■ **ABOUT THIS EXERCISE**
Would you filter these records and copy every line that has the word "lines"?

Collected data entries
•••••
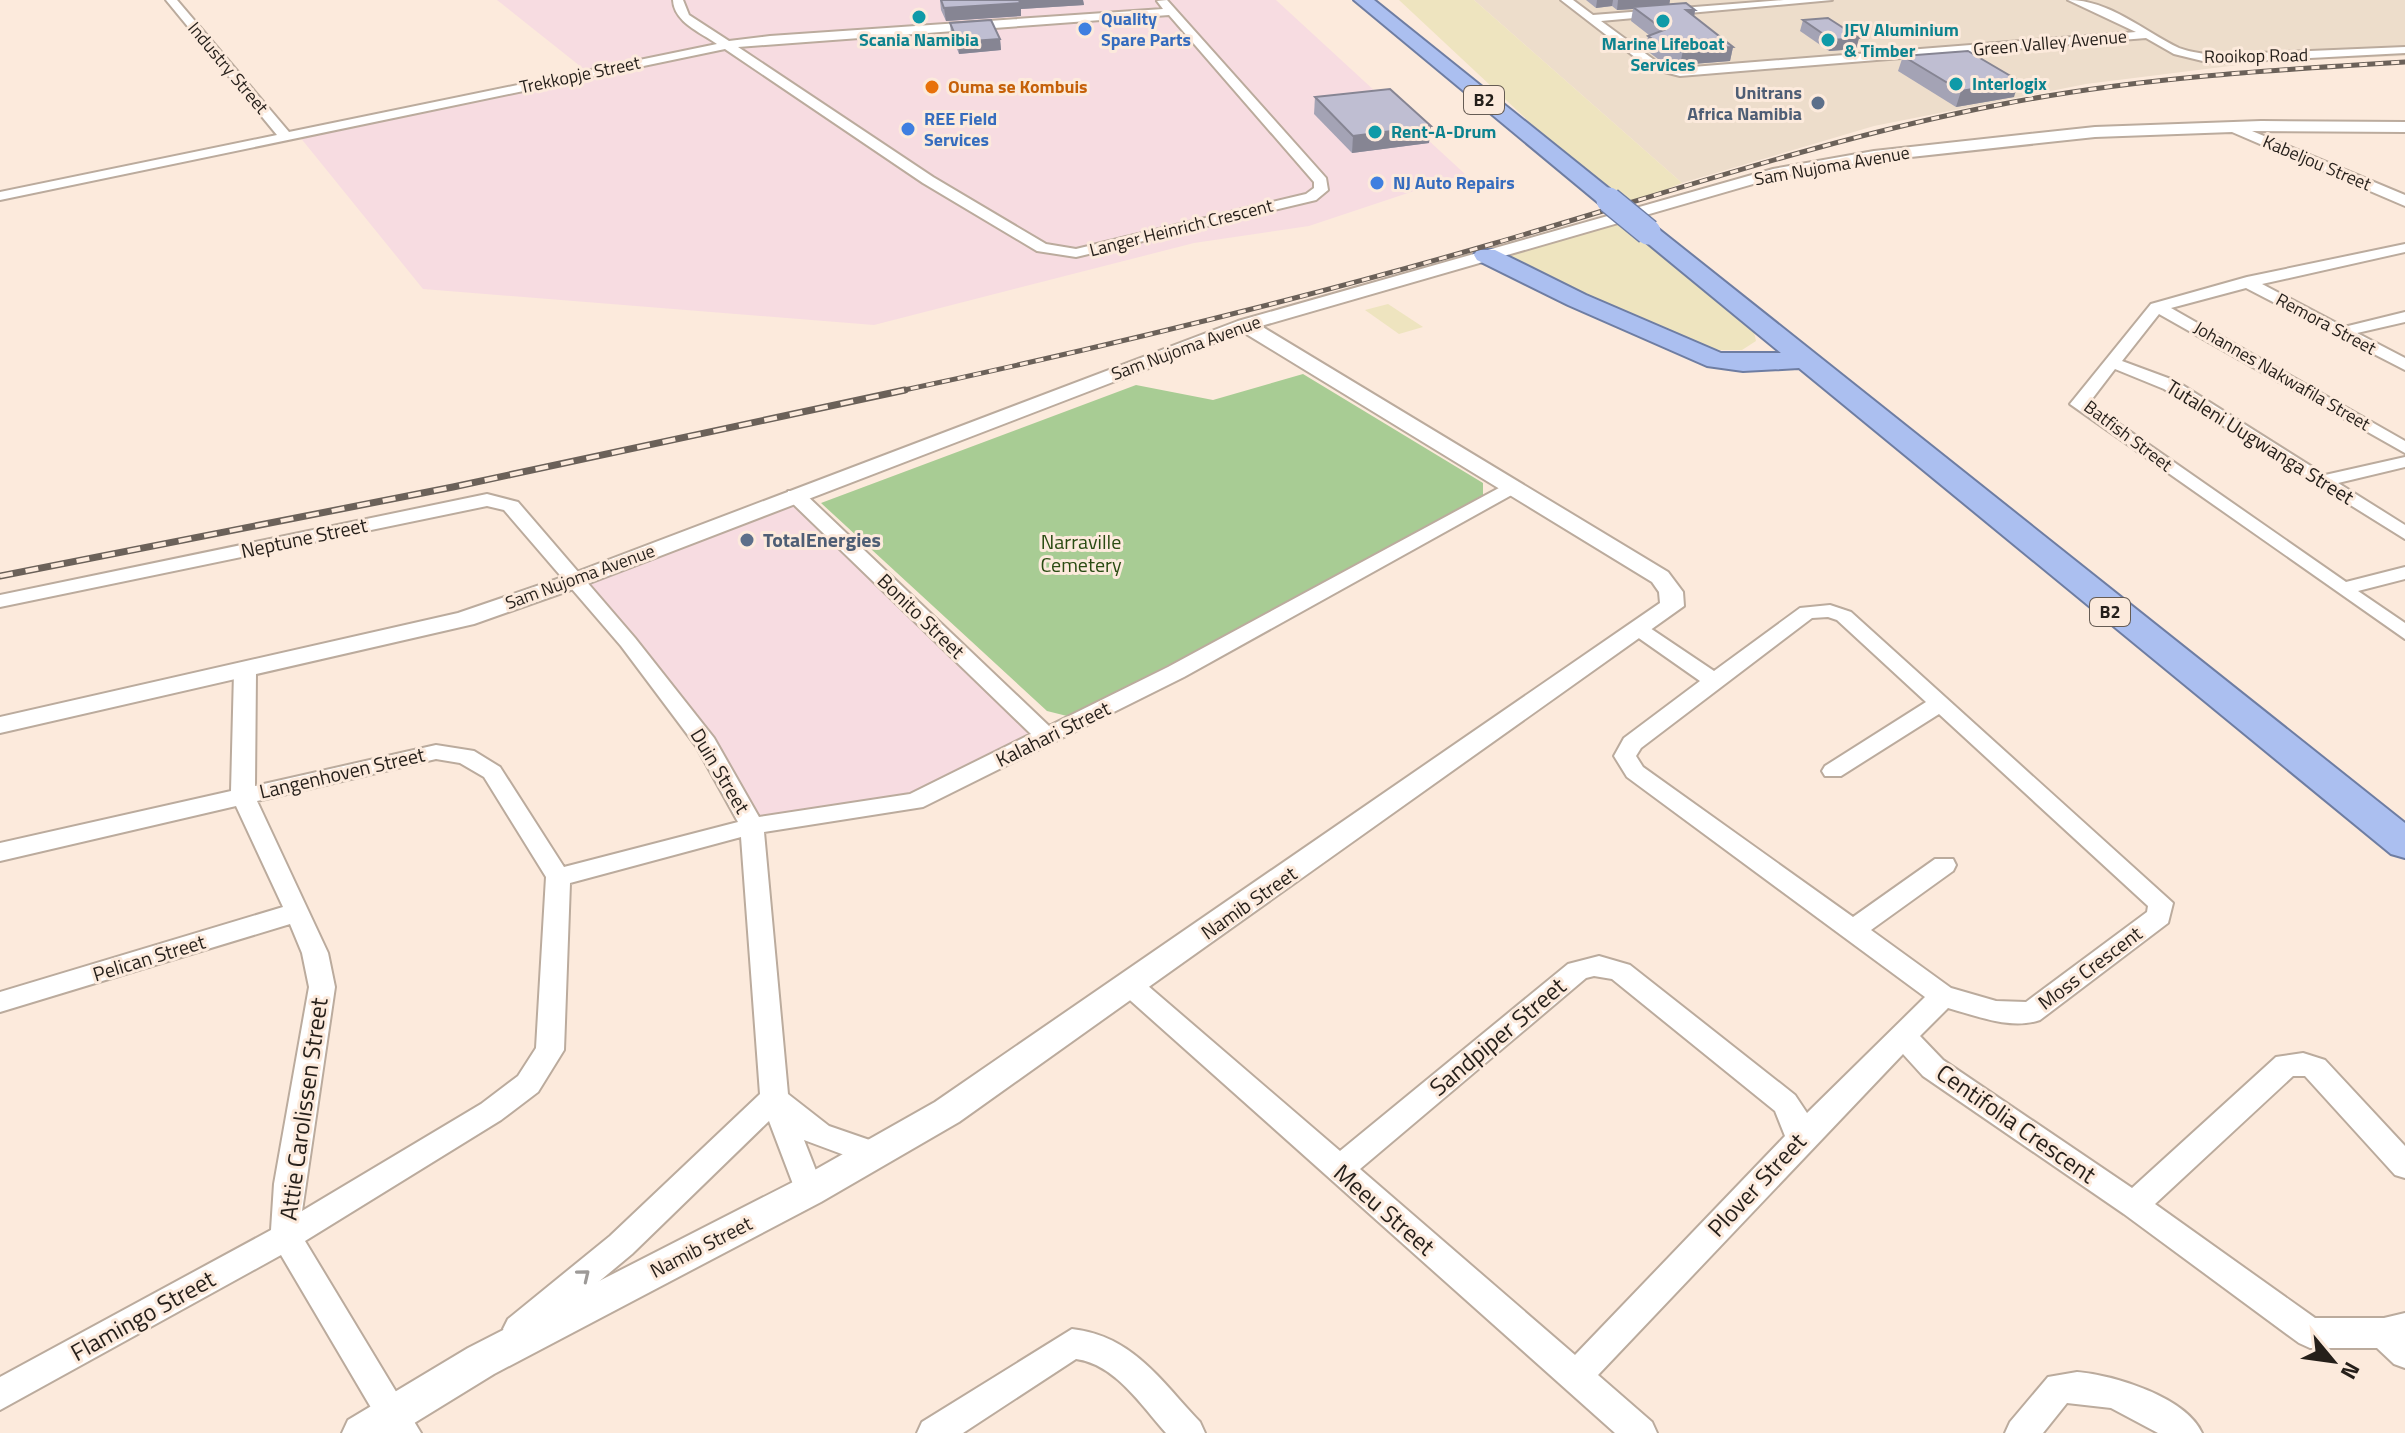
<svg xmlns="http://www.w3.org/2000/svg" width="2405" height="1433" viewBox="0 0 2405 1433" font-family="'Titillium Web',sans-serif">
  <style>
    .commercial { fill: #f7dce1 }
    .industrial { fill: #edddcb }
    .green { fill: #a8cc94 }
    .sand { fill: #eee4bf }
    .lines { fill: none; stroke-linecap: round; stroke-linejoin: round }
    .minor-casing { stroke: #bbab9d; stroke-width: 4 }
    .tertiary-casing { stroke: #bbab9d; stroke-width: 4 }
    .trunk-casing { stroke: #6e7da2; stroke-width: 4 }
    .minor { fill: #fff; fill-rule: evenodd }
    .tertiary { fill: #fff; fill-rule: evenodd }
    .trunk { fill: #abbff0; fill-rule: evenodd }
    .rail-far1-casing { stroke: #6b6159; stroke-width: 5 }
    .rail-casing { stroke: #6b6159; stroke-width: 7 }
    .rail-far1 { stroke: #fceadc; stroke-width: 3; stroke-dasharray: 8; stroke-linecap: butt }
    .rail { stroke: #fceadc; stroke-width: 4; stroke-dasharray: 13; stroke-linecap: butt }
    .trunk-bridge-casing { stroke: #6e7da2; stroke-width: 28; stroke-linecap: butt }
    .trunk-bridge { stroke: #abbff0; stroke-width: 25 }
    .wall { fill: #a4a3b5 }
    .shaded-wall { fill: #868593 }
    .building { fill: #bfbed2; stroke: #868593; stroke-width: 2 }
    .oneway { stroke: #9d9a98 }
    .culture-dot { fill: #0f9aa8; stroke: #fceadc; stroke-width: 3 }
    .shop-dot { fill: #3f7fe0; stroke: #fceadc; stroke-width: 3 }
    .food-dot { fill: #e8710a; stroke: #fceadc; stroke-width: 3 }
    .service-dot { fill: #5c6f8a; stroke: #fceadc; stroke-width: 3 }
    .labels { text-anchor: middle; stroke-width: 6; stroke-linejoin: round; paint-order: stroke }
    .far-shop-label { font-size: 18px; font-weight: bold; fill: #366cbe; stroke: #fceadc; text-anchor: start }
    .far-culture-label { font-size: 18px; font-weight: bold; fill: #0d838f; stroke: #fceadc; text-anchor: start }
    .far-street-label { font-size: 18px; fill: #251f1a; stroke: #fceadc }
    .far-food-label { font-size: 18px; font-weight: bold; fill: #c56008; stroke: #fceadc; text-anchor: start }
    .far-service-label { font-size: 18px; font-weight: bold; fill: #4e5e75; stroke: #fceadc; text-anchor: end }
    .shield { fill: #fceadc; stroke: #665c54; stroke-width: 2 }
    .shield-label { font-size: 18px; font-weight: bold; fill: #251f1a }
    .street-label { font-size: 20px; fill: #251f1a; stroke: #fceadc }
    .service-label { font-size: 20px; font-weight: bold; fill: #4e5e75; stroke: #fceadc; text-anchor: start }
    .park-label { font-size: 20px; fill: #2a4b12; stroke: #fceadc }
    .near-street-label { font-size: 24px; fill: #251f1a; stroke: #fceadc }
  </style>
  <rect width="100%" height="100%" fill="#fceadc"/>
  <!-- commercial -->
  <g class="commercial">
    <path d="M497 0H1276L1465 174 1309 226 1194 243 874 325 423 289 295 131 585 70Z"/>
    <path d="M795 495 1048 738 915 801 752 826 736 795 574 581Z"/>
  </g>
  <!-- industrial -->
  <path class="industrial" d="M1474 0H2405V56L2270 61 2086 84 1874 126 1682 183Z"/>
  <!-- green -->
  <path class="green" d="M1303 374 1483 483V495L1262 618 1067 716 1047 711 821 503 1136 385 1213 400Z"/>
  <!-- sand -->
  <g class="sand">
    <path d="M1399 0H1474L1682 183 1626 206 1554 145Z"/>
    <path d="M1623 218 1753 328 1756 341 1742 350H1720L1688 343 1517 263 1511 257 1513 251Z"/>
    <path d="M1388 304 1423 327 1399 334 1365 310Z"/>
  </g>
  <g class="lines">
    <defs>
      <g id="minor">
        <path d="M166 0H177L289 132 717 44C700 32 674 22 673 0H683L689 15 729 41 770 36 1163 9 1157 1 1167 0 1326 178 1328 190 1316 200 1076 257 1037 251 923 183 725 49 0 200V192L277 135ZM1169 15 1314 182V188L1306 194 1076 249 1046 244 933 177 738 47Z"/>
        <path d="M1561 0H1573L1593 15 1784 0H1832L1601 21 1657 62 1680 68 2136 32 2068 0C2110 0 2143 31 2179 48 2189 52 2201 53 2211 55L2405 47V53L2211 63 2174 54 2146 38 1680 76 1649 68Z"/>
        <path d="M2405 244V252L2262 284 2344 327 2405 312V322L2357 333 2405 358V370L2246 288 2171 308 2405 441V453L2159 314 2122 361 2176 381 2325 475 2405 457V467L2338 483 2405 525V539L2164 389 2115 369 2089 403 2346 582 2405 567V579L2358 591 2405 623V639L2070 404 2151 304 2247 277Z"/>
        <path d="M1510 482 1519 488 1517 492 1184 677 923 807 764 832 788 1094 829 1126 884 1145 888 1154 884 1163 874 1166 804 1140 824 1191 819 1200 809 1204 799 1200 769 1121 632 1254 530 1339 519 1344 508 1339 503 1329 508 1319 610 1236 760 1094 741 837 570 883 564 1050 538 1092 501 1120 305 1241 421 1433H386L281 1255 0 1410V1377L271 1230 274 1184 309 987 302 953 290 924 0 1012V992L283 907 236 806 0 861V843L231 791 234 672 245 665 256 672 255 786 436 745 474 751 500 767 564 867 738 822 696 746 621 646 504 510 487 506 0 607V595L487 494 518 502 635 638 714 738 759 817 910 794 1031 734 788 499V491H802L1049 726 1168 667ZM436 759 460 763 484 777 546 877 536 1048 518 1076 481 1104 302 1211 335 987 328 953 257 801Z"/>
        <path d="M1830 605 1851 612 2173 903 2168 923 2040 1020C2011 1030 1977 1016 1948 1008L1920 1036 1943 1060 2132 1188 2276 1057 2303 1053 2325 1060 2405 1146V1178L2395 1175 2305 1076H2293L2155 1204 2315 1318H2384L2405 1313V1368L2394 1364 2377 1348H2310L2299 1343 2124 1214 1923 1076 1903 1054 1598 1375 1652 1422 1657 1433H1615L1122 993 1118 986 1122 979 1131 976 1140 979 1340 1151 1568 964 1599 956 1630 965 1795 1095 1807 1113 1925 997 1627 777 1614 756 1624 738 1700 681 1633 634 1630 630 1633 626H1647L1714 671 1800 608ZM1828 617 1837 620 1926 702 1825 766 1822 771 1825 776H1841L1939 714 2148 906 2147 912 2026 1002 1996 1001 1951 988 1871 930 1953 871 1956 865 1953 859H1935L1853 917 1643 767 1636 756 1641 748 1812 618ZM1594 976 1612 979 1775 1111 1785 1136 1575 1355 1360 1169 1586 978Z"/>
        <path d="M1072 1329C1133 1336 1160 1380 1200 1422L1205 1433H1166C1141 1405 1115 1364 1076 1359L963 1433H917L922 1422Z"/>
        <path d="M2077 1372C2114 1375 2186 1397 2202 1433H2158L2111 1408 2067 1403 2043 1433H2005L2010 1422 2048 1377Z"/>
      </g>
      <path id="tertiary" d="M2261 121 2405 122V132L2252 131 2405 195V206L2232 132 2095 137 1874 161 1781 176 1261 326 1668 572 1683 592 1684 606 959 1122 821 1202 494 1374 398 1433H342L348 1420 468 1348 797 1180 935 1102 1660 603 1659 592 1652 582 1243 332 582 586 474 624 0 733V717L458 613 566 576 1238 321 1773 169 1874 151 2095 127Z"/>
      <g id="trunk">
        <path d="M1354 0H1374L1617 195 1620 200 1617 205H1601Z"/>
        <path d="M1648 225 1656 227 2405 823V858L2391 854 1799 368 1743 371 1707 366 1568 305 1477 260 1474 255 1477 250H1495L1586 295 1721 353H1781L1640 237 1636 232 1640 227Z"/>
      </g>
    </defs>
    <!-- minor casing -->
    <use href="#minor" class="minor-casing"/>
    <!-- tertiary casing -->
    <use href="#tertiary" class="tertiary-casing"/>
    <!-- trunk casing -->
    <use href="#trunk" class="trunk-casing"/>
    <!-- minor -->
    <use href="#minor" class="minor"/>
    <!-- tertiary -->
    <use href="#tertiary" class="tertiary"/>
    <!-- trunk -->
    <use href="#trunk" class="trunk"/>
    <defs>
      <path id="rail-far1" d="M895 392C1096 349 1295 301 1492 244 1661 195 1830 137 2003 104 2136 78 2270 70 2405 62"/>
      <path id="rail" d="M0 576 453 487 905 390"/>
    </defs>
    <!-- rail-far1 casing -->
    <use href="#rail-far1" class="rail-far1-casing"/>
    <!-- rail casing -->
    <use href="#rail" class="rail-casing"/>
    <!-- rail-far1 -->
    <use href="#rail-far1" class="rail-far1"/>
    <!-- rail -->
    <use href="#rail" class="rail"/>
    <defs>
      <path id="trunk-bridge" d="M1609 200 1648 232"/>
    </defs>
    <!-- trunk-bridge casing -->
    <use href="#trunk-bridge" class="trunk-bridge-casing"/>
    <!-- trunk-bridge -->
    <use href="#trunk-bridge" class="trunk-bridge"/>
  </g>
  <!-- wall -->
  <g class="wall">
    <path d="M940 0H1083L1084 5 1021 9V16L946 21 941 10Z"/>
    <path d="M1586 0H1670L1669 4 1695 10 1694 17 1733 47 1730 61 1680 65 1658 59 1646 50 1648 36 1649 35 1631 21 1633 9 1617 10 1612 6 1596 8Z"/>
    <path d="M1803 20 1859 38 1856 49 1829 51 1800 31Z"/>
    <path d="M950 23 1000 39 1001 50 959 54 951 34Z"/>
    <path d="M1903 56 2014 97 1956 107 1898 71Z"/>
    <path d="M1315 97 1429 143 1352 153 1314 114Z"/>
  </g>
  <!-- shaded-wall -->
  <g class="shaded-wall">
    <path d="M1018 0H1083L1084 5 1021 9V16L946 21 944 8Z"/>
    <path d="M1597 0H1613L1612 6 1596 8Z"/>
    <path d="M1618 0H1670L1669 6 1633 7V9L1617 10Z"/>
    <path d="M1686 10H1695L1693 23Z"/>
    <path d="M1859 38 1856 49 1829 51 1832 40Z"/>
    <path d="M1000 39 1001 50 959 54 958 42Z"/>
    <path d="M1733 47 1730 61 1680 65 1683 50Z"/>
    <path d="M2019 81 2014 97 1956 107 1961 91Z"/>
    <path d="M1431 126 1429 143 1352 153 1353 136Z"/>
  </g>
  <!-- building -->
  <g class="building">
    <path d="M941 0H1019L1020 3 944 8Z"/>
    <path d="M1686 3 1695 10H1686L1733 47 1683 50 1661 45 1648 36 1664 30 1633 7Z"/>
    <path d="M1828 18 1859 38 1832 40 1803 20Z"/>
    <path d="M991 20 1000 39 958 42 950 23Z"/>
    <path d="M1968 51 2019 81 1961 91 1903 56Z"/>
    <path d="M1390 89 1431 126 1353 136 1315 97Z"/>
  </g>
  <!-- one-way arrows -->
  <defs><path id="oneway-chevron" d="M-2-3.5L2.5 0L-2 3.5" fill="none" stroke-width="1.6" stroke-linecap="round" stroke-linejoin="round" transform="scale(2)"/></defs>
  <use class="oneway" href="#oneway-chevron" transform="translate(584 1275) rotate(-39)"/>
  <!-- markers -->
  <g class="culture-dot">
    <circle cx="919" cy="17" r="8"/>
    <circle cx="1663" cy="21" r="8"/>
    <circle cx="1828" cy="40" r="8"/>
    <circle cx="1956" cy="84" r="8"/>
    <circle cx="1375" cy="132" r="8"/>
  </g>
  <g class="shop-dot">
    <circle cx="1085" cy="29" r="8"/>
    <circle cx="908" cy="129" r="8"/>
    <circle cx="1377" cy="183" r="8"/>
  </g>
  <circle class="food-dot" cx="932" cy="87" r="8"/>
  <g class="service-dot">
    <circle cx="1818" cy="103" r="8"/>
    <circle cx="747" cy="540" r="8"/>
  </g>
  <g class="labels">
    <!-- far-shop labels -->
    <g class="far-shop-label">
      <text x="1101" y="25">Quality<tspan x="1101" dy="21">Spare Parts</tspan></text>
      <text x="924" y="125">REE Field<tspan x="924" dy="21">Services</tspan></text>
      <text x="1393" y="189">NJ Auto Repairs</text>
    </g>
    <!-- far-culture labels -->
    <g class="far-culture-label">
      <text x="1844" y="36">JFV Aluminium<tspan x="1844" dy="21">&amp; Timber</tspan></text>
      <text x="919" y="46" text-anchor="middle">Scania Namibia</text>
      <text x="1663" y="50" text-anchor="middle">Marine Lifeboat<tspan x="1663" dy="21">Services</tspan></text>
      <text x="1972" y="90">Interlogix</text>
      <text x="1391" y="138">Rent-A-Drum</text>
    </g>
    <!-- far-street labels -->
    <g class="far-street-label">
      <text transform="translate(2050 43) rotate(-5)" y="6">Green Valley Avenue</text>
      <text transform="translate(2256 56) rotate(-1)" y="6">Rooikop Road</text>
      <text transform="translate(228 68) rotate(50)" y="6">Industry Street</text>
      <text transform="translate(580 75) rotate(-12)" y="6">Trekkopje Street</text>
      <text transform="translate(2317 163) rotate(23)" y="6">Kabeljou Street</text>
      <text transform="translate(1832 166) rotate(-10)" y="6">Sam Nujoma Avenue</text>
      <text transform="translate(1181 228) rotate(-14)" y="6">Langer Heinrich Crescent</text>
      <text transform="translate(2326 324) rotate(28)" y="6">Remora Street</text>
      <text transform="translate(1186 348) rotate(-20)" y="6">Sam Nujoma Avenue</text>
      <text transform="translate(2282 376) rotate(30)" y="6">Johannes Nakwafila Street</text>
      <text transform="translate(2128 436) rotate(37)" y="6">Batfish Street</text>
      <text transform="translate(580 577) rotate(-20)" y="6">Sam Nujoma Avenue</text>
    </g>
    <!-- far-food labels -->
    <g class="far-food-label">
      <text x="948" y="93">Ouma se Kombuis</text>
    </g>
    <!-- far-service labels -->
    <g class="far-service-label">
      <text x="1802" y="99">Unitrans<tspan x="1802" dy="21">Africa Namibia</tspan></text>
    </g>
    <!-- shield labels -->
    <g class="shield">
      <rect x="1464" y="86" width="40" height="28" rx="6"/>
      <rect x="2090" y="598" width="40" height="28" rx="6"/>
    </g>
    <g class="shield-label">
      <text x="1484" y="106">B2</text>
      <text x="2110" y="618">B2</text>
    </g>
    <!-- street labels -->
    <g class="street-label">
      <text transform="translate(2260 442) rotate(32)" y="7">Tutaleni Uugwanga Street</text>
      <text transform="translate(304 538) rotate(-12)" y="7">Neptune Street</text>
      <text transform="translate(921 616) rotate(44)" y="7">Bonito Street</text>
      <text transform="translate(1053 734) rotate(-26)" y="7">Kalahari Street</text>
      <text transform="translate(720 771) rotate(59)" y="7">Duin Street</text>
      <text transform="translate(342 773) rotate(-13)" y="7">Langenhoven Street</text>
      <text transform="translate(1249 903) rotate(-35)" y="7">Namib Street</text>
      <text transform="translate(149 958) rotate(-17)" y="7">Pelican Street</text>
      <text transform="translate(2090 968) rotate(-37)" y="7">Moss Crescent</text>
      <text transform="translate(701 1247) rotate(-27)" y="7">Namib Street</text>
    </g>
    <!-- service labels -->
    <g class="service-label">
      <text x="763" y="547">TotalEnergies</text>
    </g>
    <!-- park labels -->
    <g class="park-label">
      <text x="1081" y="549">Narraville<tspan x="1081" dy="23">Cemetery</tspan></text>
    </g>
    <!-- near-street labels -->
    <g class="near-street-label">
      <text transform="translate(1498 1037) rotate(-40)" y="8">Sandpiper Street</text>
      <text transform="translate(304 1109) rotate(-82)" y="8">Attie Carolissen Street</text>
      <text transform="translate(2016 1124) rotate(35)" y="8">Centifolia Crescent</text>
      <text transform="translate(1757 1185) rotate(-47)" y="8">Plover Street</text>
      <text transform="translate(1384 1210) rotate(41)" y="8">Meeu Street</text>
      <text transform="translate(143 1316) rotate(-29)" y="8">Flamingo Street</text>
    </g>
  </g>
  <!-- north arrow -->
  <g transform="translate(2333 1361) rotate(119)" stroke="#fceadc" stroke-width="6" paint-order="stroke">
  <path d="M0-6L14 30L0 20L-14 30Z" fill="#251f1a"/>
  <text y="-12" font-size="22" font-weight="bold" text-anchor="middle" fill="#251f1a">N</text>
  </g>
</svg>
•••••
■ **RESPONSE FOR THIS EXERCISE**
    .lines { fill: none; stroke-linecap: round; stroke-linejoin: round }
  <g class="lines">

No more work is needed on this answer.